Whatever the status of that regression, there is a cleaner argument for a
standalone batch qual evaluator on its own merits: the ExprState/ExprEvalStep
infrastructure carries overhead that is simply unnecessary for the common case
of simple filter predicates over builtin types. The standalone evaluator handles
that case – comparisons involving builtin operators on a fixed set of supported
types – using a type-specialized fast-path comparison function table
(BatchCmpFn) that avoids fmgr dispatch entirely and does not touch
ExprState at all.
This is a different architectural conclusion than the original post gestured at. The original framing was that batching was mainly about amortizing function call overhead and improving cache locality within the existing evaluator. The more useful framing is that for the restricted but practically important class of quals that appear in most analytical queries, the evaluator infrastructure itself is the overhead, and bypassing it entirely is the right design regardless of what the dispatch table regression turns out to be.

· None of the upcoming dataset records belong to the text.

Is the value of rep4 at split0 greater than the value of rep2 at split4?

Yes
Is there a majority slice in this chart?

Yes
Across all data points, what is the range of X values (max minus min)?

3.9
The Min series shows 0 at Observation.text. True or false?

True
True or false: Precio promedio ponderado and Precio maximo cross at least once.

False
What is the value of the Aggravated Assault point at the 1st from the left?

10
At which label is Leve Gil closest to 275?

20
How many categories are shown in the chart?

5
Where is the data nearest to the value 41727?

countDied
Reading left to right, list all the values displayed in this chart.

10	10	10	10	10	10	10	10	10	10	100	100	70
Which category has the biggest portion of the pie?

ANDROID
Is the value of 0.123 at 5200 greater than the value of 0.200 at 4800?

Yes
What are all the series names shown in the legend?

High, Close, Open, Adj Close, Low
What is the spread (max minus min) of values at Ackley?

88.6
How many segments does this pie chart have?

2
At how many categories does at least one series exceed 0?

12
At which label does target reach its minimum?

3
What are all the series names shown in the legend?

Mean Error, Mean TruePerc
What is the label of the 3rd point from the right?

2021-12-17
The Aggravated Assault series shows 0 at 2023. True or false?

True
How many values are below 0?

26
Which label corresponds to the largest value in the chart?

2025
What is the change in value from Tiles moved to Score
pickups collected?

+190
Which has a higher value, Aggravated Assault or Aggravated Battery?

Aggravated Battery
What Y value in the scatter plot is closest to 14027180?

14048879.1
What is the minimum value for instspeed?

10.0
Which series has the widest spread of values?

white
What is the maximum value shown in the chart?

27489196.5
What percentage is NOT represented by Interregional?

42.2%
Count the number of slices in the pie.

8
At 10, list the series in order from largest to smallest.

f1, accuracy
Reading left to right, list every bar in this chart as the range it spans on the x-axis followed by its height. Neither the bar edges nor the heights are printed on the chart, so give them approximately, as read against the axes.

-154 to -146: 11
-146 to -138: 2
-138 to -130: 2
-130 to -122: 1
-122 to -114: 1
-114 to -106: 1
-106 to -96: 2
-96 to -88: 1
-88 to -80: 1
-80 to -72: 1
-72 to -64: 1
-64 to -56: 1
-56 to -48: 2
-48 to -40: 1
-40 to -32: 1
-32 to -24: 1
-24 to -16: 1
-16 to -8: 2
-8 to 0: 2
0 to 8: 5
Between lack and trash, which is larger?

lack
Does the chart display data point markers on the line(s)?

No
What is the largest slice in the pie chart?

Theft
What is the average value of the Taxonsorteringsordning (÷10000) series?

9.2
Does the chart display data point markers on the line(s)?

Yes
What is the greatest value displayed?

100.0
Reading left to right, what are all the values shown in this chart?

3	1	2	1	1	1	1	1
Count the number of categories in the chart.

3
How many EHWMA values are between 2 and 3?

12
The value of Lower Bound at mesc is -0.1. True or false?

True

The supported type set for the fast path covers the operators you most commonly see in analytical filter conditions – integer comparisons, text equality, and a handful of other builtins – which is enough to capture most real workloads even if it is not general.
The original post mentioned SIMD as a direction the batching work could eventually enable. That remains true in principle but is further away than the framing implied. The current batch evaluator is a tight loop with specialized comparisons, which is a prerequisite for SIMD, but actually getting the compiler to emit useful vector instructions requires more care than just structuring the loop correctly – type widths, alignment, and the irregular shape of variable-length types all get in the way. It is not impossible, but the original post made it sound like a natural next step where in practice it is a separate and nontrivial project.
The idea that a TupleBatch representation eliminating per-tuple metadata
redundancy would be a straightforward evolution from the slot array approach
also turned out to be more involved than expected. The slot array works and is
a reasonable intermediate point, but the step toward a genuinely compact batch
format touches enough of the AM interface and the executor node contract that it
is not a simple follow-on patch.
The batched sequential scan infrastructure is in reasonable shape as a patch
series targeting Postgres 19. The table AM batch API, the RowBatch slot
management, and the standalone batch qual evaluator are all present. The
performance regression from extending the interpreter dispatch table is resolved
by keeping the batch evaluator separate.
The foreign key fast-path work I have also been developing in parallel showed similar patterns: the SPI-based lookup that the original post described as the mechanism for RI enforcement is where most of the overhead is in CPU-bound FK workloads, and the gains from bypassing it are in the 2-3x range, which is consistent with the general theme that per-row infrastructure overhead in the current executor is larger than it looks in coarse profiles.
The original post’s overall framing – that batching is the right near-term direction for executor improvement, sitting between the current row-at-a-time design and a hypothetical vectorized executor – holds up. But the implementation revealed that the interesting problem is not just batching the work; it is identifying which parts of the existing infrastructure cannot simply be reused in a batch loop and need to be rethought from a different angle.